The celebration of the seemingly mundane and quotidian is a recurrent theme of the poem. Animals, plants and insects find several references. The author employs geographical and ecological markers are part of ‘his’ identity. For example, in line 694, section 32 we see “They [animals] bring me tokens of myself … they evince them plainly in their possession” (line 694). The theme of interconnectedness and interdependency of all life forms is best illustrated in Whitman’s allusions to animal life. Though his work preceded Charles Darwin’s publication of the Theory of Evolution by Natural Selection, Whitman’s position aligns with the scientific view. The line “I believe a leaf of grass is no less than the journeywork of the stars” (Section 31) is remarkably congruent with the theory of evolution. Whitman is also hinting at a larger philosophical point that the individual ego is small and insignificant in the cosmic scheme of things. The poem captures Whitman’s understanding of the nature of the soul. For example, the author has claimed in another publication that
“the soul or spirit transmits itself into all matter–into rocks, and can live the life of a rock into the sea, and can feel itself the sea–into the oak, or other tree—into an animal, and feel itself a horse, a fish, or a bird into the earth–into the motions of the suns and stars.” (Trecker, 2011, p.12)

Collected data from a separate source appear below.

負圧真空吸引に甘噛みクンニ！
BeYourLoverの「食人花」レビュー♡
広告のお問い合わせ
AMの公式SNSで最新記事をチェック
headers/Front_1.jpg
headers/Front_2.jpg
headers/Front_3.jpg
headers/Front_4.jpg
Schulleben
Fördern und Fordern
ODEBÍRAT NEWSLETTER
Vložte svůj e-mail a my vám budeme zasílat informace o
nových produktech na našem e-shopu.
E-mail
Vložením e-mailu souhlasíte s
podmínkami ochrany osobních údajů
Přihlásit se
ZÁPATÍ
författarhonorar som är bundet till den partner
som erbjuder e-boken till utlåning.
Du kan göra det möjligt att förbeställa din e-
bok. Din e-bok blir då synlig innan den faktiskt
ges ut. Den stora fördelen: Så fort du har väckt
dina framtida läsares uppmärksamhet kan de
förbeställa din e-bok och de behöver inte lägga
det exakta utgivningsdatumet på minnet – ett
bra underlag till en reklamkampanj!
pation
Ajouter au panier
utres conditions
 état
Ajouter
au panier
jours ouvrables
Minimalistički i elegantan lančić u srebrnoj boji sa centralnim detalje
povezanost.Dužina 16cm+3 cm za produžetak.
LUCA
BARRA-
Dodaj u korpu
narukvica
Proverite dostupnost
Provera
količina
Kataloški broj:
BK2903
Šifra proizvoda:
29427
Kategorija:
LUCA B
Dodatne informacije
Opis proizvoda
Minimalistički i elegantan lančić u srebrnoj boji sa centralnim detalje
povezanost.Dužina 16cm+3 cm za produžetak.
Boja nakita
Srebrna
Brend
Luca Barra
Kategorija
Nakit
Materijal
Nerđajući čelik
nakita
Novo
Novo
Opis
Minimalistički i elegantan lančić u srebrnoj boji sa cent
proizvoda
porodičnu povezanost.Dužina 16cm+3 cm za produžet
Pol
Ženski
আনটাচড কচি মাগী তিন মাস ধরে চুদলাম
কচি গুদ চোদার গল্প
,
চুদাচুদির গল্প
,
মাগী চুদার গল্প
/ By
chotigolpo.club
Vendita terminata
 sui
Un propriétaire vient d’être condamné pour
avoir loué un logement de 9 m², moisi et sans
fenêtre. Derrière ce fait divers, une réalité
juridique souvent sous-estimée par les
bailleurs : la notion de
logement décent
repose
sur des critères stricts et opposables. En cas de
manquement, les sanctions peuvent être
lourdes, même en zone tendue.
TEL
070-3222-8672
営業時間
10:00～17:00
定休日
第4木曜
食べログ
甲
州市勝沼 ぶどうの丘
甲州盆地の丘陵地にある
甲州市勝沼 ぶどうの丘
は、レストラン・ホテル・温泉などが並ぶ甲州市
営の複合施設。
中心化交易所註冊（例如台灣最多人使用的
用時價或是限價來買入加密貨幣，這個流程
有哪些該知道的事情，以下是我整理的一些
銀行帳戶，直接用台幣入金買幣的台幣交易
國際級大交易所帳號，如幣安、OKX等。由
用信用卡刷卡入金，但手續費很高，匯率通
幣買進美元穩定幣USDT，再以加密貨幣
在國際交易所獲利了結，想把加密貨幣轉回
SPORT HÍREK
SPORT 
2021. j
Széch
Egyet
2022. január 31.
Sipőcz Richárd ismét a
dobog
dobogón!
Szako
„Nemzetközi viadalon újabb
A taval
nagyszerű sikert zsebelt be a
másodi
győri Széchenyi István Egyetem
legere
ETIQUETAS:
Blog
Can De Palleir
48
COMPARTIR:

In conclusion, it is apt to say that Song of Myself exhibits a style that is neither immediate nor abstract. In other words, the style employed by Whitman neither conveys distance nor possess intimacy. Far removed from realism, the poem is a eulogy for the notion of unity under the sweeping grandeur of the cosmos. It is rich in features of psychology, symbolism, characterization and theme.
- Donoghue, Denis. “Of “Song of Myself”” The Hudson Review2 (2012): 247+.
- Genoways, Ted. “Inventing Walt Whitman.” The Virginia Quarterly Review2 (2005): 1+.
- Trecker, Janice Law. “The Ecstatic Epistemology of Song of Myself.” The Midwest Quarterly1 (2011): 11+.